_EXERCISE DETAILS_
Look through the entries below and report every line that has "elbow".

_RECORDS FOR THIS EXERCISE_

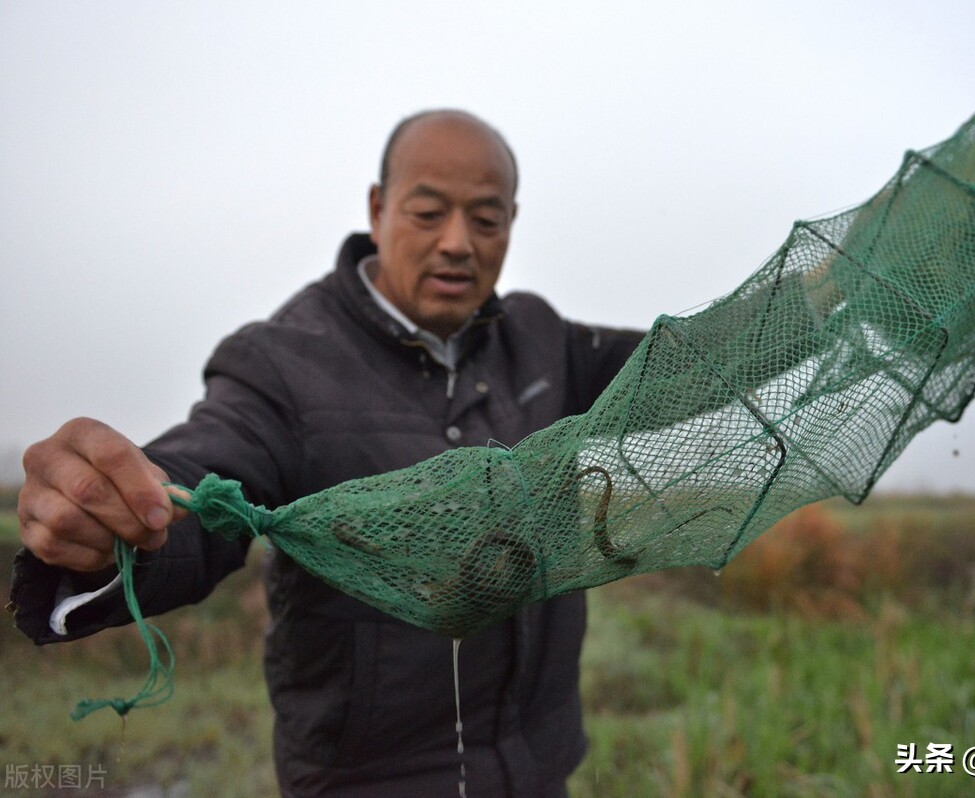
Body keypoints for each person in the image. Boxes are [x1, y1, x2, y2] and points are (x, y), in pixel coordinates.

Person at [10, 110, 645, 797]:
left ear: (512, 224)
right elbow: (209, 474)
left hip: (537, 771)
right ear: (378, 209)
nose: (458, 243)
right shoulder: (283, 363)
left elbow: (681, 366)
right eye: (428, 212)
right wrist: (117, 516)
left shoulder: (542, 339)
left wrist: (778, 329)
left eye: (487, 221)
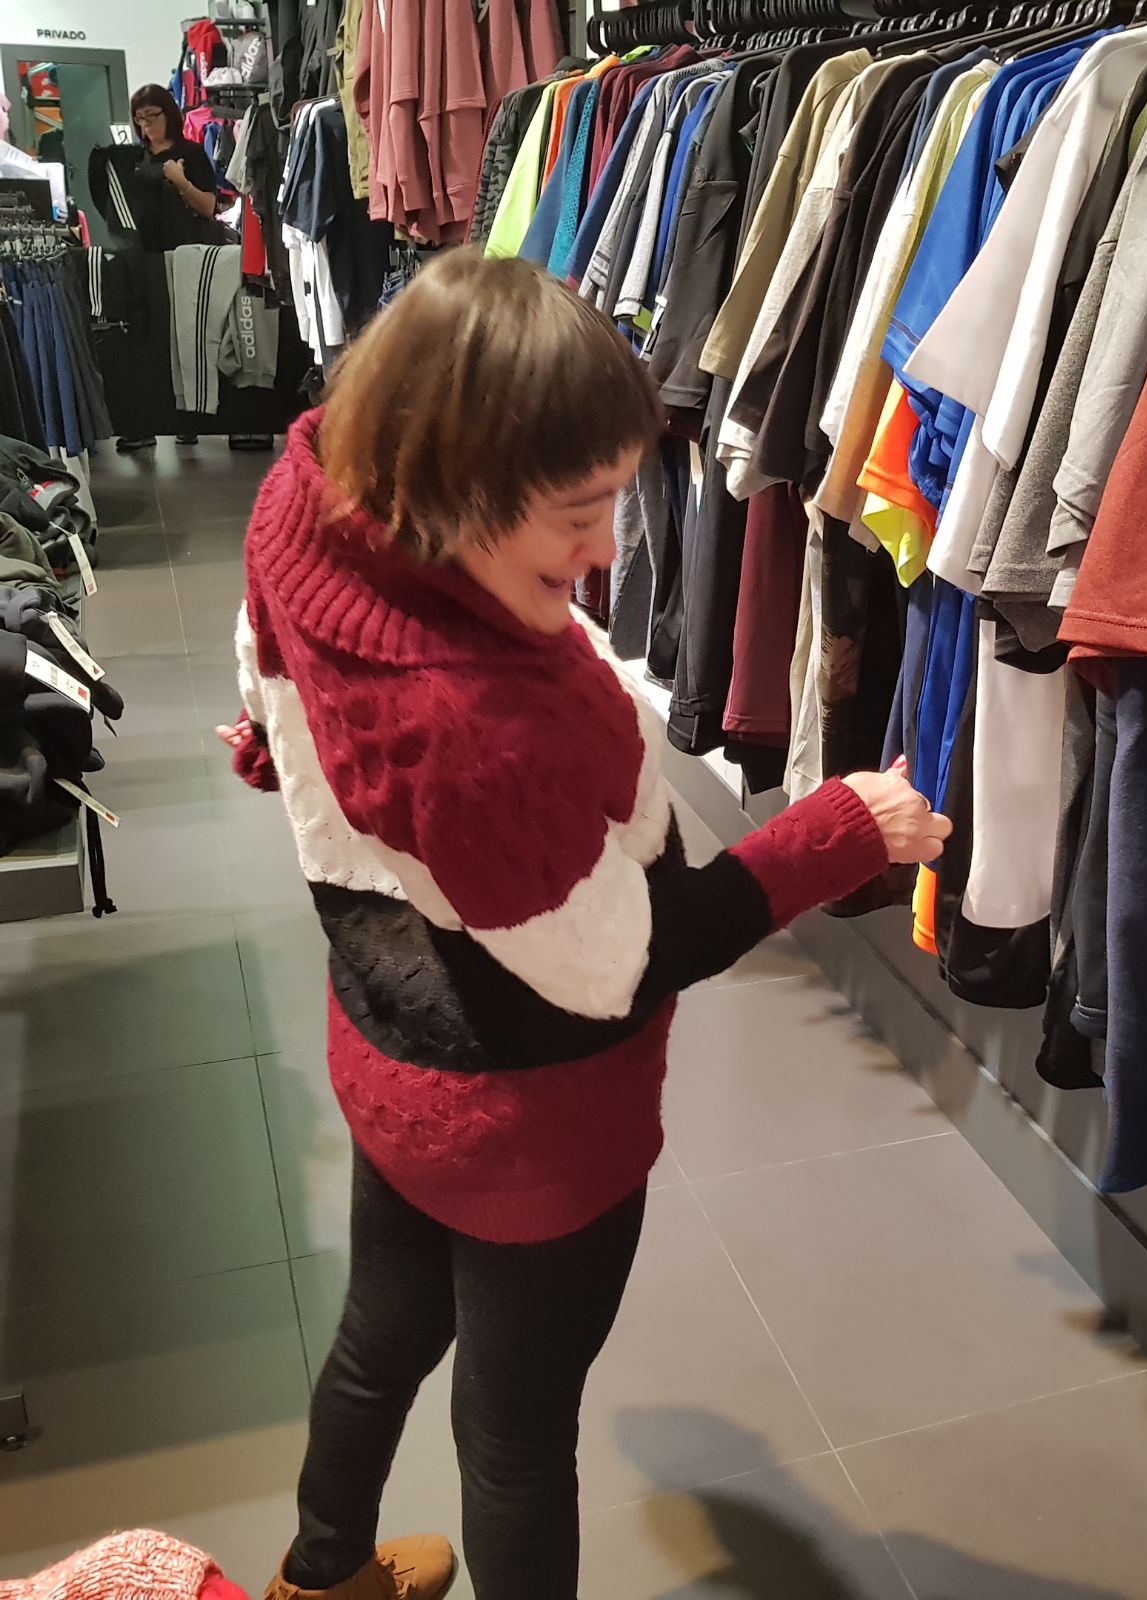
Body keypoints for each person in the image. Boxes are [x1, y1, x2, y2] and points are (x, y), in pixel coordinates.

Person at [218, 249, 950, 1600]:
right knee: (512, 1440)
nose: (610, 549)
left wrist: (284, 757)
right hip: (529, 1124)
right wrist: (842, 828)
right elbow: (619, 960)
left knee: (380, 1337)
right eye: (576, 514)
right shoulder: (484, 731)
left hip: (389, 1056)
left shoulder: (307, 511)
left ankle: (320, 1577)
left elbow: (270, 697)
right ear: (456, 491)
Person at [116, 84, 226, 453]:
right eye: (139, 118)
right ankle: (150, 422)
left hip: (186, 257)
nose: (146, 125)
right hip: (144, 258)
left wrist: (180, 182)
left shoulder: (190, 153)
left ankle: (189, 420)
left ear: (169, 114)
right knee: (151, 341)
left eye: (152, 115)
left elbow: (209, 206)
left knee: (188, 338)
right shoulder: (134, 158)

_YOUR SOLUTION_
right elbow: (209, 474)
left elbow: (681, 366)
right elbow: (619, 960)
left elbow: (270, 697)
left elbow: (209, 206)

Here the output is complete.